▶ **Instructions for the task**: Please output the lines from the one containing "СУБОТА, 23. ДЕЦ 2023, 09:00 -> 10:49" through the one containing "Стенд напольный N646", inclusive, as a Markdown table with two columns, Row and Line. Number each row and leave out any blank lines.

▶ **Listed entries**:
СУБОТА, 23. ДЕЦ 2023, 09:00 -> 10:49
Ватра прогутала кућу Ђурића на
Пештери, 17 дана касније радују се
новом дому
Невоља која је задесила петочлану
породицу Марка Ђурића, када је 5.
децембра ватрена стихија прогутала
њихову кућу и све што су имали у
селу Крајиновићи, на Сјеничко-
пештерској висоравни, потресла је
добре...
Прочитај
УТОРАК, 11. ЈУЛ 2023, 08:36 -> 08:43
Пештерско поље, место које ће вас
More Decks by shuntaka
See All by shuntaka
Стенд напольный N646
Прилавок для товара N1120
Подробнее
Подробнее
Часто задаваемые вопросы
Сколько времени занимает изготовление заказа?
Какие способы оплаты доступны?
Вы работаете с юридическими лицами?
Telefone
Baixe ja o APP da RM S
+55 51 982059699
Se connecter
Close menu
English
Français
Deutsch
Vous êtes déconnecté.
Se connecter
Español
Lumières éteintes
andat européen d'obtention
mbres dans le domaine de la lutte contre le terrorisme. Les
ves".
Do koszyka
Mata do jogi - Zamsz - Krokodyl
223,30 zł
==
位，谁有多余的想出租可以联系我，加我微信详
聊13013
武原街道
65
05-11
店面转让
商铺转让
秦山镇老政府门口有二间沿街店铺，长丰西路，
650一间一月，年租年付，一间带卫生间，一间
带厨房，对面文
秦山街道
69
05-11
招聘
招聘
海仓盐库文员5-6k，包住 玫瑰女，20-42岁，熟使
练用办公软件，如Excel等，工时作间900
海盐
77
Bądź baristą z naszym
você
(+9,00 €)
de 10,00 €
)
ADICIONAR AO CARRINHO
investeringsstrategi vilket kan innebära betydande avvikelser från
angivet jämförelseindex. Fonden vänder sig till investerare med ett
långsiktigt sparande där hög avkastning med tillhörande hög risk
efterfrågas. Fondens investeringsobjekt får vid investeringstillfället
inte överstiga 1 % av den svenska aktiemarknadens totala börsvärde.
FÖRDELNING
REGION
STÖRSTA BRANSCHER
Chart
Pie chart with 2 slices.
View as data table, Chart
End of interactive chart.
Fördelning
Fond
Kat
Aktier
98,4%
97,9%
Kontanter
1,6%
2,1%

▶ **Final answer**:
| Row | Line |
|---|---|
| 1 | СУБОТА, 23. ДЕЦ 2023, 09:00 -> 10:49 |
| 2 | Ватра прогутала кућу Ђурића на |
| 3 | Пештери, 17 дана касније радују се |
| 4 | новом дому |
| 5 | Невоља која је задесила петочлану |
| 6 | породицу Марка Ђурића, када је 5. |
| 7 | децембра ватрена стихија прогутала |
| 8 | њихову кућу и све што су имали у |
| 9 | селу Крајиновићи, на Сјеничко- |
| 10 | пештерској висоравни, потресла је |
| 11 | добре... |
| 12 | Прочитај |
| 13 | УТОРАК, 11. ЈУЛ 2023, 08:36 -> 08:43 |
| 14 | Пештерско поље, место које ће вас |
| 15 | More Decks by shuntaka |
| 16 | See All by shuntaka |
| 17 | Стенд напольный N646 |